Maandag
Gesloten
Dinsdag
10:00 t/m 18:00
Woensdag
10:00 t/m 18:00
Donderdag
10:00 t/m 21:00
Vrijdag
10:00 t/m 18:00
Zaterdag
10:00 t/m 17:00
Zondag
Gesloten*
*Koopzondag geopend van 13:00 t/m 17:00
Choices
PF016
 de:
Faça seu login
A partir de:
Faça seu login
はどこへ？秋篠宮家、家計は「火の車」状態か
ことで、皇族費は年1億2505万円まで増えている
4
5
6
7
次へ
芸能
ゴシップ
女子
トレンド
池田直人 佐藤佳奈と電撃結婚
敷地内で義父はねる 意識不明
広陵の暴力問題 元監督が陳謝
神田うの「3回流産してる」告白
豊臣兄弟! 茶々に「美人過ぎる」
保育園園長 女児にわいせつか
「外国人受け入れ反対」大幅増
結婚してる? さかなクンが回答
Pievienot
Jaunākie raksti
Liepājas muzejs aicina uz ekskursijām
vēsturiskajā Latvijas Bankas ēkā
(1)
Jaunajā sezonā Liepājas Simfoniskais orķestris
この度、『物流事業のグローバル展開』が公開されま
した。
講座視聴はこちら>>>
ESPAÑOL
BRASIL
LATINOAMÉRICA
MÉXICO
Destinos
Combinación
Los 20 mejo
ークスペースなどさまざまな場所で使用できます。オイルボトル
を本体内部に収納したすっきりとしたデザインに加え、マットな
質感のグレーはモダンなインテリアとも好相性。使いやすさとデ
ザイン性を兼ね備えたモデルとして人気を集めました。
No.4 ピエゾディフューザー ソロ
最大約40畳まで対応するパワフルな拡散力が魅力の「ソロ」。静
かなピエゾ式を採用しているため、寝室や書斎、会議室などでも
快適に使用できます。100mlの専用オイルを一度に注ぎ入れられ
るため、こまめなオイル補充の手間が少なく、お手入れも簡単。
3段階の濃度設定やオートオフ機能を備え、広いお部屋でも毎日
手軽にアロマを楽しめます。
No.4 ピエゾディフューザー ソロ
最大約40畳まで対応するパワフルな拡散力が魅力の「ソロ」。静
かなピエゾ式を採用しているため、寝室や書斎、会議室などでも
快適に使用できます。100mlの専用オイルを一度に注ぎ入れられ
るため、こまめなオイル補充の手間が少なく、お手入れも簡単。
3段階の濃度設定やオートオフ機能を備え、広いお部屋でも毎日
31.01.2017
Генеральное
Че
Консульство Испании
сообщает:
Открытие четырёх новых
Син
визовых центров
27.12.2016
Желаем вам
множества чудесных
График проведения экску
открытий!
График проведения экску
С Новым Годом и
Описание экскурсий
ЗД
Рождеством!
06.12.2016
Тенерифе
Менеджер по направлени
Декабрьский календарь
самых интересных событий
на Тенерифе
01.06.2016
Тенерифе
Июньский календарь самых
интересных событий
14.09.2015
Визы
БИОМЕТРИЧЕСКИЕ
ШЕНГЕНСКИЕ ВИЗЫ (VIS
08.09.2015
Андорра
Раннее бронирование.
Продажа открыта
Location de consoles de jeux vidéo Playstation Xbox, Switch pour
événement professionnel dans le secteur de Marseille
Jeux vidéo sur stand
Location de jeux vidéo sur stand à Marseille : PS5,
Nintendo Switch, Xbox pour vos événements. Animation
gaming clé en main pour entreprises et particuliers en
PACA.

◆ REQUIREMENT ◆
Wherever the word "событий" appears in the records above, copy that line.

◆ EXERCISE RESPONSE ◆
самых интересных событий
интересных событий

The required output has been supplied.